**TASK**
Scan the entries below and give the number of lines containing "Komplex", with no accompanying words.

(INFORMATION)

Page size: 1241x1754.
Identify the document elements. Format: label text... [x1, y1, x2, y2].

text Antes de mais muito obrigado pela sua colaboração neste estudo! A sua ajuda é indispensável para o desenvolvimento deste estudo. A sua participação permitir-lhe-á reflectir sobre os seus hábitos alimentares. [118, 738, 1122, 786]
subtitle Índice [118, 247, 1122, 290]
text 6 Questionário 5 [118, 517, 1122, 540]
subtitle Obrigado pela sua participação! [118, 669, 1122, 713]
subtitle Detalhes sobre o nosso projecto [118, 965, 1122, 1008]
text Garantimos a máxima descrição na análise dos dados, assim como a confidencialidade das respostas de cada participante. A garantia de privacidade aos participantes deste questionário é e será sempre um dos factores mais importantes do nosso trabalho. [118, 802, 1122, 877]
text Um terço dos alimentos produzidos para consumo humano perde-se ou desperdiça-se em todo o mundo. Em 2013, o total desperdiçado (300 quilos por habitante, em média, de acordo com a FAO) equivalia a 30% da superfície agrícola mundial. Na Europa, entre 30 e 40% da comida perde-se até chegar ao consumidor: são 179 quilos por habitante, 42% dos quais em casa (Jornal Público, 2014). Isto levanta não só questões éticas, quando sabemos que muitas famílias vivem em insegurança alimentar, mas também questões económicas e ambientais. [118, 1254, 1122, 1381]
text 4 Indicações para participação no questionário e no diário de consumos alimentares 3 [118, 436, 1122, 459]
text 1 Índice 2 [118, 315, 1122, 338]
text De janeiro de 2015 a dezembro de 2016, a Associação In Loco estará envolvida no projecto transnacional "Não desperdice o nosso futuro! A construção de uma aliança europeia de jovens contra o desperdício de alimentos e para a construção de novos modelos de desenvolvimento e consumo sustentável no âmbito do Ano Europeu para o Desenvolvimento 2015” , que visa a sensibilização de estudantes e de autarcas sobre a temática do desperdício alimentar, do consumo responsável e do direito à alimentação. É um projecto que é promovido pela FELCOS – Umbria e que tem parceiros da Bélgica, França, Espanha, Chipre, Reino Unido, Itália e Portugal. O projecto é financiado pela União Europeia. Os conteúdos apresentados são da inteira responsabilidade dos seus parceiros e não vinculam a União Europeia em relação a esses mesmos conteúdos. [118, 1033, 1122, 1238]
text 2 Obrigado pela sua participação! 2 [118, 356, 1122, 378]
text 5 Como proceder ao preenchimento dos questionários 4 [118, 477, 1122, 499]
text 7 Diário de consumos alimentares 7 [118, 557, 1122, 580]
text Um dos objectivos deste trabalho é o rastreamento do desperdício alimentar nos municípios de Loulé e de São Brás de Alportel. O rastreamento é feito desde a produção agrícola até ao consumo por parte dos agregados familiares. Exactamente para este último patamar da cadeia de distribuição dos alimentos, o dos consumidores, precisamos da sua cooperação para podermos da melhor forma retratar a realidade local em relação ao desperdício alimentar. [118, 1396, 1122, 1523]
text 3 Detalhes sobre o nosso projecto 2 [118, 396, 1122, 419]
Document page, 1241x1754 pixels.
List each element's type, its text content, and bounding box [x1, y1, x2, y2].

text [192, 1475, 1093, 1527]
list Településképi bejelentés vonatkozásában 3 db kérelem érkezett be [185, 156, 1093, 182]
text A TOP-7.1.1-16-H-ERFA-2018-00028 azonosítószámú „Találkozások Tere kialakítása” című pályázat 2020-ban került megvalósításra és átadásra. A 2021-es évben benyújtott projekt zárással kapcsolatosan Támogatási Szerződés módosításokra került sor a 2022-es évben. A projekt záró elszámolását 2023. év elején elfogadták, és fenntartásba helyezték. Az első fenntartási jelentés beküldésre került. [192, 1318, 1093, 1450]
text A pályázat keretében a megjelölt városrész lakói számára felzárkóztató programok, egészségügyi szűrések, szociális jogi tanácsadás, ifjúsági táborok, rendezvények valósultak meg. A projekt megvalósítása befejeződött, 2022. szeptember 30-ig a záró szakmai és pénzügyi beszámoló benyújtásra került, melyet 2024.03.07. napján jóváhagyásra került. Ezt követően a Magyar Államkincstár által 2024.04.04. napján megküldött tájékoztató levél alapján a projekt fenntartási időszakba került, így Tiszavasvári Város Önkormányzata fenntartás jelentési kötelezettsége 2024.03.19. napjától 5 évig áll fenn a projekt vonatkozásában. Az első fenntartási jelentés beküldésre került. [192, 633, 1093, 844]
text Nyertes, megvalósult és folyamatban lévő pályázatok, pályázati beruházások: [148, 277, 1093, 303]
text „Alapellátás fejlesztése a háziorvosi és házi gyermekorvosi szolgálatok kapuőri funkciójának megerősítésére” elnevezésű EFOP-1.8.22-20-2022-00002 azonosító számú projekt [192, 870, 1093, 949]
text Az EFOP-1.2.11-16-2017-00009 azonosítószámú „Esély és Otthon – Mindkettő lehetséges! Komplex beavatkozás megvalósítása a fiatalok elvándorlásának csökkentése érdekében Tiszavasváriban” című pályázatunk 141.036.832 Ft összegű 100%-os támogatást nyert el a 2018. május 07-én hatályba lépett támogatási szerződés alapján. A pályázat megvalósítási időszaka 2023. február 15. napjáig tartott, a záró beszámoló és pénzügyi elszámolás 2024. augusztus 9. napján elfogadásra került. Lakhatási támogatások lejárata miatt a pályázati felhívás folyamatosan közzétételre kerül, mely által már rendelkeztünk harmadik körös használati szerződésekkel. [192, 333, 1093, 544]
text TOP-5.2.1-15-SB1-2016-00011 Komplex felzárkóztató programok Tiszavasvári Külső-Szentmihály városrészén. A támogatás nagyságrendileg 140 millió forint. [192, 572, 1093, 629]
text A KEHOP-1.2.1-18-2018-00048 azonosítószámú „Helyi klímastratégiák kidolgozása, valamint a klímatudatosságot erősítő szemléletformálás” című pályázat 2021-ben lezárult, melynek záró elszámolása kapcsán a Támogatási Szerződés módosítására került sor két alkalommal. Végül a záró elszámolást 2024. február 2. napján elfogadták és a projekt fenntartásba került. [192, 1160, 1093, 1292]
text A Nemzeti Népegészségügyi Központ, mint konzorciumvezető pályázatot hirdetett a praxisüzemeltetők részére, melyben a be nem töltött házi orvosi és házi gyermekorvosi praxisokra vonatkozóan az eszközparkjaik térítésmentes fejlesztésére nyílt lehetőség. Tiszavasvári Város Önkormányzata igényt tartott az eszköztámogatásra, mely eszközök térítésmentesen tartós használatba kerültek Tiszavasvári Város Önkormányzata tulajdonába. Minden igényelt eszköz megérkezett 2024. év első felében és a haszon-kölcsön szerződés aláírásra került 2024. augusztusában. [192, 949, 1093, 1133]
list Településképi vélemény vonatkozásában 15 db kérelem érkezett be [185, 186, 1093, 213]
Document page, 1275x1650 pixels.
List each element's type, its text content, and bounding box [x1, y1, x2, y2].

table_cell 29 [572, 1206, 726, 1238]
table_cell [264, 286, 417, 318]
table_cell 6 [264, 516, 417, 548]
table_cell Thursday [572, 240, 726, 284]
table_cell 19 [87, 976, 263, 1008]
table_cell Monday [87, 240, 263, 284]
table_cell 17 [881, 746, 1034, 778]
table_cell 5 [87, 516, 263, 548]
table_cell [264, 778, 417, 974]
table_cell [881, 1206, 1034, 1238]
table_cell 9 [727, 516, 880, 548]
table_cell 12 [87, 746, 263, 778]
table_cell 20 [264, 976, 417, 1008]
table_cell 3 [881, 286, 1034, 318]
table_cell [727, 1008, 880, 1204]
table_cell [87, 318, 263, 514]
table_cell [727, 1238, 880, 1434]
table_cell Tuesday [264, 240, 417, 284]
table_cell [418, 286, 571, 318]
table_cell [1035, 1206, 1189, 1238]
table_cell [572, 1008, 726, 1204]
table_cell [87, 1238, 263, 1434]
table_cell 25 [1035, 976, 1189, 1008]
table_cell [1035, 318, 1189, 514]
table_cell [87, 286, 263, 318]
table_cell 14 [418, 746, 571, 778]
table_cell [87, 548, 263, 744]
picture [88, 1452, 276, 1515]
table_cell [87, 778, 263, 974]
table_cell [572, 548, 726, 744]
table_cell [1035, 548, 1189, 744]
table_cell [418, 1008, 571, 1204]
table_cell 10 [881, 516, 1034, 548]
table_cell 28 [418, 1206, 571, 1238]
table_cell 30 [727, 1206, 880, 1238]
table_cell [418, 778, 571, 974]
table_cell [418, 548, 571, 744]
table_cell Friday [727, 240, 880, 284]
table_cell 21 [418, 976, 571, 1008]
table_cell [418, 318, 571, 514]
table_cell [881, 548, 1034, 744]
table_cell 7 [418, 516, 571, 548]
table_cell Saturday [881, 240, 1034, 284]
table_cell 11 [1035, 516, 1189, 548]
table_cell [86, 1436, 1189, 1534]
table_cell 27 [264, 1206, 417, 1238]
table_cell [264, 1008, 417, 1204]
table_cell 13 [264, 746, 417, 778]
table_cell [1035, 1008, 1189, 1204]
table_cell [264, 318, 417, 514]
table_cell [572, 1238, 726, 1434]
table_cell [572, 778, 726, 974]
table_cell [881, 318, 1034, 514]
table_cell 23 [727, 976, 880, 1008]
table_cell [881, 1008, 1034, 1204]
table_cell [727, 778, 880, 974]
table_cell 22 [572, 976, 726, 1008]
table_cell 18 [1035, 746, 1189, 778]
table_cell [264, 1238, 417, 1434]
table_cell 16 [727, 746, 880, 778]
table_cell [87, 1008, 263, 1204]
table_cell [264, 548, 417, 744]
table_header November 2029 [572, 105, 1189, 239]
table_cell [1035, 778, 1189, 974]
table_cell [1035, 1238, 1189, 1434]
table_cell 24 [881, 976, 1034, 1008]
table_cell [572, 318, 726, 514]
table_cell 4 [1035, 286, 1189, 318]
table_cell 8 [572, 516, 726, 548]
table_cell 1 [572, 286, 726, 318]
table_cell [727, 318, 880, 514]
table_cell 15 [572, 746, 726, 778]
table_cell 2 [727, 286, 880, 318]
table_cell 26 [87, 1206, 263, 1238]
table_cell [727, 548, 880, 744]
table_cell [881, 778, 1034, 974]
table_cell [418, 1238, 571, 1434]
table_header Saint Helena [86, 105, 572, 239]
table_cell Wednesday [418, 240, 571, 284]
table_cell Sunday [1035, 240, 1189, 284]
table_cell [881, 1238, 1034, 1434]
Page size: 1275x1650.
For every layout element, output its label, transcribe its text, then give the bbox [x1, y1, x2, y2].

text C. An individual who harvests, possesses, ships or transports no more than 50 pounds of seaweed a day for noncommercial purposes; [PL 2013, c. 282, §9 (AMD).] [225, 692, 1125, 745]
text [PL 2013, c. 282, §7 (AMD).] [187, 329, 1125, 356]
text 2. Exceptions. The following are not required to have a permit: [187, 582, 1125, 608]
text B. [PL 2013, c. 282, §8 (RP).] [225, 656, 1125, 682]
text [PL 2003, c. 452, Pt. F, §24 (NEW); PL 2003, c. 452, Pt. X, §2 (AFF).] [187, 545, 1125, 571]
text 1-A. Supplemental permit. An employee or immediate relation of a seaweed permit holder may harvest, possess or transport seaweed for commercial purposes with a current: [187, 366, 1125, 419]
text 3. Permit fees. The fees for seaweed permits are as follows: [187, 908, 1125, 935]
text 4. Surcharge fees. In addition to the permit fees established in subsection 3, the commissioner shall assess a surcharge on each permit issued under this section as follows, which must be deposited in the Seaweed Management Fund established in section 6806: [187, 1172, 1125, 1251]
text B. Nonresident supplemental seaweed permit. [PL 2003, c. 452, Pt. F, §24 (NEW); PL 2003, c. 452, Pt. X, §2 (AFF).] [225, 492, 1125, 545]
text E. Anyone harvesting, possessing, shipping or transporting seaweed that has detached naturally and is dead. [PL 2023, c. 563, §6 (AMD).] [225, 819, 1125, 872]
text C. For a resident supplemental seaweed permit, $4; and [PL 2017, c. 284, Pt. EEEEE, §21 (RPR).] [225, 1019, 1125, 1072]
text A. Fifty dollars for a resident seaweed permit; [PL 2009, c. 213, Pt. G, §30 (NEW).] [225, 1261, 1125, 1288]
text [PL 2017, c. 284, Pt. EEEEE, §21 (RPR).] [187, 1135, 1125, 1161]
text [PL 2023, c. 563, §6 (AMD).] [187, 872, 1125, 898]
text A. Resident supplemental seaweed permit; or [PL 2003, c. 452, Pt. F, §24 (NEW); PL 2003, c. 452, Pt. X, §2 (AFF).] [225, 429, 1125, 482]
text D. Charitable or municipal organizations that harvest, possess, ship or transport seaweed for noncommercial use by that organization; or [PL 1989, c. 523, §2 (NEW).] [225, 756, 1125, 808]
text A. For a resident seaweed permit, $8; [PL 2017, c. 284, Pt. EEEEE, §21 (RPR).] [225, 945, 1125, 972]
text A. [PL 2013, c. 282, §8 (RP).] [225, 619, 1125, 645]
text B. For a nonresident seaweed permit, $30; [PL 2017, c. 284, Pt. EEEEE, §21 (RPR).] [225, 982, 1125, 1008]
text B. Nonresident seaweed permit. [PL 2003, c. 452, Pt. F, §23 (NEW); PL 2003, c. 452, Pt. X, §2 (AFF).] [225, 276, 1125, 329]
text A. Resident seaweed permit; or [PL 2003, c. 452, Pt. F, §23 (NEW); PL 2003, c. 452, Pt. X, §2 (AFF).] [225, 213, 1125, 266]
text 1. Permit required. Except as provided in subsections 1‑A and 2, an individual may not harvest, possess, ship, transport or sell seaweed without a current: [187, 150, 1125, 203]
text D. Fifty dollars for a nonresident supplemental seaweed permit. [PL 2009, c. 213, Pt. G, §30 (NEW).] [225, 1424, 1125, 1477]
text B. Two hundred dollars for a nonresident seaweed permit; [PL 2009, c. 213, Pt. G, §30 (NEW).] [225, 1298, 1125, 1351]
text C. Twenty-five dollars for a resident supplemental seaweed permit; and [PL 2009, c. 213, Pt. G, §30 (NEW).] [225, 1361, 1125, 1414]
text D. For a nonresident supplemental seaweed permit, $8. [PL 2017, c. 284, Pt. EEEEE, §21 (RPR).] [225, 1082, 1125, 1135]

(End INFORMATION)

**TASK RESULT**
2